Recognition and Motivation
Programs offer tangible recognition: Credits graduates receive certificates and badges; Campus Connect can provide participation certificates signed by WordPress Foundation Executive Director Mary Hubbard when organisers request them. Public showcases, posts, and monthly Education Buzz Reports aim to surface successes and help the community celebrate student work.
Measuring Success
Rather than fixating on short-term KPIs, organisers look for long-term impact and sustainability: repeat events at the same institutions, faculty buy-in, student-led continuity, and evidence that participants later join the community or industry.

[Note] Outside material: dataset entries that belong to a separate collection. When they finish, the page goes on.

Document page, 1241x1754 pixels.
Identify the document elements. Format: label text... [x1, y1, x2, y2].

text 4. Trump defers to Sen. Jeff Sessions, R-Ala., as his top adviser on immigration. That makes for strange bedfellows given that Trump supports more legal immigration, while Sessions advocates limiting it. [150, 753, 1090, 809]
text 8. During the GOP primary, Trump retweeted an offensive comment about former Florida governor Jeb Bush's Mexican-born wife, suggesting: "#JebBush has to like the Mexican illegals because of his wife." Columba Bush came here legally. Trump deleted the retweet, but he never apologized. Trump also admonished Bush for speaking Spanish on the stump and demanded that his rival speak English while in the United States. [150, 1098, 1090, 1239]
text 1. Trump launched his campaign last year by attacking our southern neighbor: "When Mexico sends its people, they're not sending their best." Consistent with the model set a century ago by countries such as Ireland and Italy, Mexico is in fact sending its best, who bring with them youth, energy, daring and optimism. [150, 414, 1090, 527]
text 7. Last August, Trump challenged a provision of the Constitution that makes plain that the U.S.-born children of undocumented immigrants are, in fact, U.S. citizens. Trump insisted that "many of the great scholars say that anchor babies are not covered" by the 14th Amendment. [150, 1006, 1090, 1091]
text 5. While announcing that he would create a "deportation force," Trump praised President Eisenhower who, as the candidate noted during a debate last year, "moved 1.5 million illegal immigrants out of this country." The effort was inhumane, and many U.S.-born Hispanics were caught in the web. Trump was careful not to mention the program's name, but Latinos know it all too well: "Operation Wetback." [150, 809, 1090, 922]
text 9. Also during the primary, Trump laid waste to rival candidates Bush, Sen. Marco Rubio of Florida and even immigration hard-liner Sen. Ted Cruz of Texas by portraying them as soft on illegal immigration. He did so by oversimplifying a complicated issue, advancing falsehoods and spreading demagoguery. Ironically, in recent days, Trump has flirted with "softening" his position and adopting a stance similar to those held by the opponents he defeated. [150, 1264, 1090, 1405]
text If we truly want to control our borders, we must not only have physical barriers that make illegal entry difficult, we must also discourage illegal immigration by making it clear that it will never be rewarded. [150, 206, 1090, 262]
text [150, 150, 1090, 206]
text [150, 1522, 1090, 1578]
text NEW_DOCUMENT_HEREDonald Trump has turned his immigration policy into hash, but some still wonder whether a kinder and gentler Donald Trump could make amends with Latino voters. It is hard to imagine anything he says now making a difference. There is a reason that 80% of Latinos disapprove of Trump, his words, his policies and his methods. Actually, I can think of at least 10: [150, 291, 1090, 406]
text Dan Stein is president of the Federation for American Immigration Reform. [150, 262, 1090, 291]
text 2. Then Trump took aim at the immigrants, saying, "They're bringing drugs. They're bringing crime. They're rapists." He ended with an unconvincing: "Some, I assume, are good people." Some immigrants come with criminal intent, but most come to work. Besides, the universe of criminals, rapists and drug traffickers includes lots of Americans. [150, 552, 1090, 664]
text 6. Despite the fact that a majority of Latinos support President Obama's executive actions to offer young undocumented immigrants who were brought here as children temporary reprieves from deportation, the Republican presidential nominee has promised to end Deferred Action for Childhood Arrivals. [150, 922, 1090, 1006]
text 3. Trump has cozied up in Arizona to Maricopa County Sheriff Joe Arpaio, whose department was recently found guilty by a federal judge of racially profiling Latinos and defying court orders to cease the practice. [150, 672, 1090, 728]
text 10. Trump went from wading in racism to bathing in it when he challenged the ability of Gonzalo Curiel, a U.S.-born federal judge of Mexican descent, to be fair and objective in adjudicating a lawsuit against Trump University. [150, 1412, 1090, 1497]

Anecdotes—like a Women’s Day event in Ajmer where 50% of attendees were students and tickets sold out quickly—illustrate momentum that raw numbers alone might not capture.
Integration With Broader WordPress Events
Education is increasingly visible at flagship events. Contributor days and education tables have appeared at WordCamp Asia, and WordCamp Europe planned an education track and student showcases—bringing student projects and classrooms into the wider community spotlight.
Future directions
Speakers emphasized the long-term horizon: the real payoff may appear in years as new contributors and users mature into leaders. Initiatives like AI-related credentials were noted as another way to keep WordPress relevant for students exploring modern web technologies.
How to get involved
Listeners are encouraged to visit the show notes on wptavern.com/podcast for links and resources. Whether you can run a Campus Connect, mentor a Credits student, help facilitate a Student Club, or contribute resources to the Meetup Activity Library, there are many ways to help bring WordPress education to the next generation.
Closing
The episode closes with appreciation for the volunteers driving these efforts and an invitation to revisit the topic in a few months as the programs continue to expand. The shared theme: education is central to WordPress’s future, and community-driven, low-friction programs are proving effective at reaching students around the world.